Внезапно я осознала, что не могу противоречить ему. Тогда за завтраком действительно произошло что-то. Я старалась не думать об этом с тех пор, потому что боялась, не понимала. Это было что-то выше моего понимания. Я даже пыталась списать это на переутомление, галлюцинации на фоне стресса. Но в глубине души я понимала, что обманываю себя.
— И уж точно ты не можешь забыть того, как едва не разнесла все вокруг, когда нашла тело. — он добил меня и свою жену, кажется, тоже. Она тихонько всхлипывала, отвернувшись от нас. Ну неужели нельзя было как-то помягче. — Взрыв в школе просто был сильнее остальных проявлений. Ты входишь в Силу. Ты у самого финала. Именно поэтому я решил все рассказать. Тянуть больше не имеет смысла. — он прошелся по комнате, обнял жену, попытался успокоить. — Более 17 лет назад я встретил твою мать. Влюбился в нее без памяти, хотя знал, кто она такая. Мы сбежали из родного города туда, где ты выросла, поженились там. Через два месяца я узнал, что стану отцом. И это стало огромной, самой ужасной ошибкой в моей жизни. — он вновь отошел к окну. — Родные отвернулись от меня, едва узнав о том, что я влюблен в человеческую женщину. Они пытались меня отговорить, объясняли, что может случиться, даже грозились убить твою маму. Но я никого не хотел слушать. От союза людей и Иных сейчас редко рождаются дети. Вот я беззаботно и кинулся в омут с головой. — он горько рассмеялся. — Я был молод, самонадеян и глуп. Мой ребенок — полукровка! Это просто немыслимо!
— Но все же ты спал с ней, не так ли? — слова вырвались у меня помимо желания. — Если ты так ненавидел меня, почему позволил родиться?
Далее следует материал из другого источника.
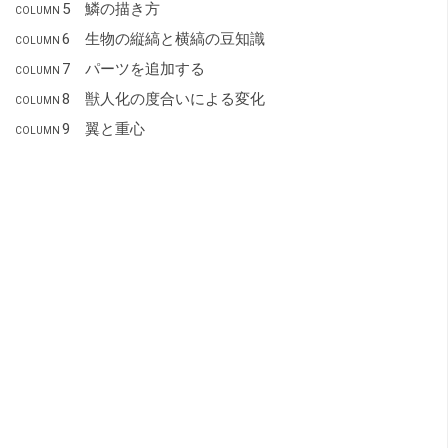
5 鱗の描き方
COLUMN
6 生物の縦縞と横縞の豆知識
COLUMN
7 パーツを追加する
COLUMN
8 獣人化の度合いによる変化
COLUMN
9 翼と重心
COLUMN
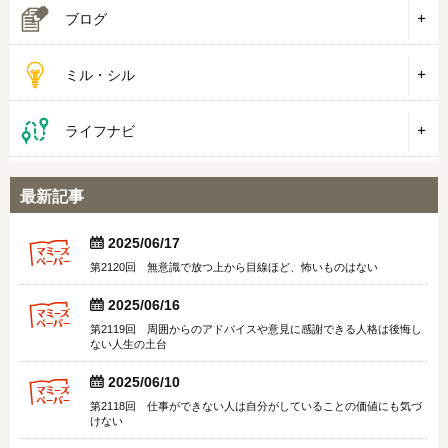
ブログ
ミル・シル
ライフナビ
最新記事


2025/06/17
第2120回 無意識で放つ上から目線ほど、怖いものはない


2025/06/16
第2119回 周囲からのアドバイスや意見に感謝できる人格は後悔し
ない人生の土台


2025/06/10
第2118回 仕事ができない人は自分がしていることの価値にも気づ
けない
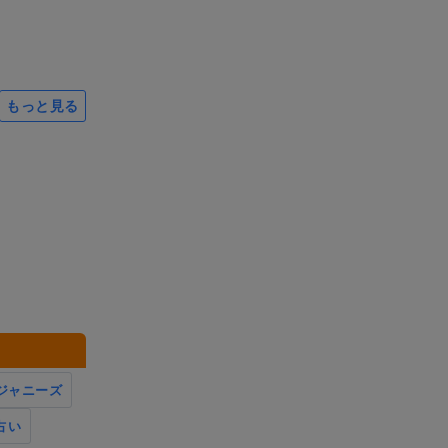
もっと見る
ジャニーズ
占い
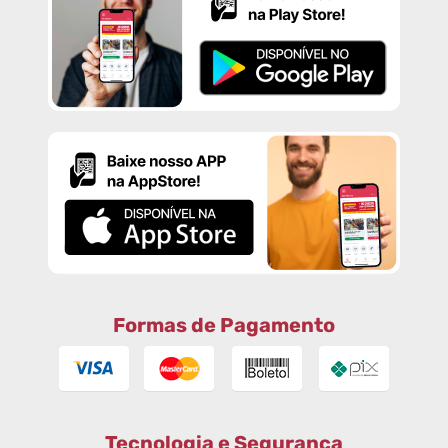
Formas de Pagamento
Tecnologia e Segurança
— Я не мог тебя убить! — удивленно и так невинно заявил отец. — Был шанс, что родится человек, такое бывало и не раз. А мы не можем убивать людей, мы созданы для их защиты. Я подождал, пока ты родишься, надеялся, что ты все-таки обычный человеческий ребенок. Но через шесть месяцев я увидел, почувствовал, что ты одна из этих мерзких отродий. — он поднял руки кверху, видя на моем лице ненависть и злость. — Я виноват в том, что это случилось, только я. Мне пришлось поставить в известность всех, кого надо, а потом рассказать твоей матери. Она не поверила мне. Она посчитала, что я чокнутый, что придумал все это, чтобы бросить ее. Я пытался ее успокоить, но она ничего не желала слышать. Она выгнала меня, запретила приближаться к тебе. Конечно, — он покачал головой, глядя в стену мимо меня. — Тебя должны были забрать. Но…титаническими усилиями, использовав все связи, силы и многое то, что тебе нельзя знать, мне удалось уговорить…., в общем тебя оставили с матерью. Я несколько раз приезжал после этого, чтобы поглядеть, были ли проявления, пусть даже незначительные, но нет, ты была закрыта. За тобой постоянно следили, отслеживали каждый твой шаг.
— Если ты такой могущественный, — плача, с ненавистью в голосе, закричала я. — Если ты какой-то там другой, почему ты не помог маме, не спас ее?
— Я не мог! — он даже не думал удивляться. — Мы не можем вмешиваться в дела людские. Мы защищаем их от других рас, точнее защищали, от всего того, что к вам не имеет отношения, угрожает равновесию в мире! Спасать людей от болезней, друг от друга, что-то делать для них мы не имеем права! Иначе мы нарушим закон, который держит всю систему тысячелетиями! — он даже разозлился немного. — Это выше твоего понимания, я знаю и не требую понять все сейчас.